ISSUE: -- An Annapolis alderman has introduced a resolution that would express atonement for slavery. What are your thoughts on the measure?
Apology for slavery not forward looking
Apologizing for slavery would be like apologizing for the Civil War or any other event in history.
Taking history out of context distorts its meaning. Events of the past occurred because of the then-current situations and conditions. Decisions were based on the facts that existed at the time.
Those who made the decisions were intelligent, God-fearing people who thought they were doing what was right.
There is no need to apologize for slavery. A present-day analogy would be comparable to apologizing now for the war in Iraq.
The president and his staff thought, at the time, it was the right thing to do. In retrospect, everything is 20-20.
It certainly does nothing to improve race relations and if anything, creates more tension. Recalling a quote from Winston Churchill: "There must be what Mr. Gladstone many years ago called 'a blessed act of oblivion.' We must all turn our backs upon the horrors of the past. We must look to the future. We cannot afford to drag forward across the years that are to come, the hatreds and revenges which have sprung from the injuries of the past."
Education can atone for past
I would prefer that the aldermen have a resolution to atone for the lack of a decent middle school curriculum in Anne Arundel County.
Algebra came from Africa. I like algebra. However, the empty symbolic gesture award should go to the school board for its plan to make every kid take algebra in ninth grade.
Let Sam Shropshire write a resolution that tells the county that music feeds the mind to know algebra; foreign language feeds the mind to know algebra; science gives a mind a reason to care about knowing algebra; social studies is the only subject that brings together everything: music, art, economics and the culture of another part of the world.
Put those subjects back into the middle school curriculum, and that will be atonement for slavery.
Mary Alice Gehrdes Annapolis
Greedy business needs to apologize
Economics drives slavery. The need for cheap labor by business to produce goods and profits makes slavery in one form or another acceptable.
Whether captured, sold, indentured or tricked into servitude, slavery has been in style for thousands of years.
Its goal was and is to exploit -- the weak, poor, ignorant, women and children -- reducing costs and maximizing profits. And whether African, Irish, Chinese or Mexican, they all suffer/ed brutality from economic tyranny in the United States and around the world.
An apology to the African-American community alone is too narrow. Time would be better spent doing what U.S. governments on all levels are supposed to do: deter greed, limit excesses of power, enforce laws equitably and provide an education for its citizens. It's the U.S. Chamber of Commerce that should be apologizing.
Maryellen O. Brady Edgewater
Symbolic gesture changes nothing
An apology for slavery is a great gesture, but it is just that: a symbolic gesture.
No one around today in our area, no matter what skin color, had anything to do with slavery. The past is gone, those affected are gone; we can do nothing about it.
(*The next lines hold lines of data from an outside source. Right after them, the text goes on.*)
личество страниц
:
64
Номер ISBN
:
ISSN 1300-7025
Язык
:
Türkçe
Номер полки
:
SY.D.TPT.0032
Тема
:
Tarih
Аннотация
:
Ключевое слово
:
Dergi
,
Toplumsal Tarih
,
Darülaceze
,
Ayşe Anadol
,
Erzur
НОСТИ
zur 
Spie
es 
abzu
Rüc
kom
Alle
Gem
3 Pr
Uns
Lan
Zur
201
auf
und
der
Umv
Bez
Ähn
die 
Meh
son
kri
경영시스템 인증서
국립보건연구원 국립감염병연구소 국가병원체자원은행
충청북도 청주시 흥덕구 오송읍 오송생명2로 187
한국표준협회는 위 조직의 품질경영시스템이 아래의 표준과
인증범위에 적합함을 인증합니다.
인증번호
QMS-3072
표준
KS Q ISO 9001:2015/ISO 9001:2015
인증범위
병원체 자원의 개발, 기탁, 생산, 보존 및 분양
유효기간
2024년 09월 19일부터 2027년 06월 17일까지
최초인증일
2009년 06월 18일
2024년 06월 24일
It would be a nice symbolic gesture.
The gesture would do nothing in my mind to change any race relations. If people are using slavery against people still today, then there are more problems than I thought.
If anyone wants to offer an apology now, it might be for the way people were treated during the civil rights movement.
Apology won't heal old wrongs
Apology for what?
I wonder how many African slave descendants would be alive today if their ancestors weren't brought to this country from a possible life of slavery or even death in Africa by the same Africans that did the slave trading.
Slavery wasn't right by any means, but in most cases they had a better life expectancy in this country than if they had stayed in Africa. They were an asset to most slave owners and were treated as such. They were fed, clothed and given shelter for their labor. I wonder how that would have compared to being a slave in Africa?
My father came to this country in 1908, speaking little or no English, which he eventually learned on his own.
Farm jobs were the only available work. The working conditions weren't much different than slave labor, but through hard work and with gratitude for being in this country, he raised seven law-abiding American citizens who give thanks for him coming to this great country.
We are not looking for an apology because he had to work so hard to get us through the poverty of the Great Depression on about $12 a week. Like I said, we give thanks for being here.
The people who are looking for the apologies for slavery to heal the wounds from mistakes that have been corrected over and over again are only keeping the wounds open instead of letting them heal.
Don't they know that you have to stop poking at a wound to let it heal? Are we going to apologize to every nationality that came to this country and were mistreated? If so we have a long way to go and we better get started.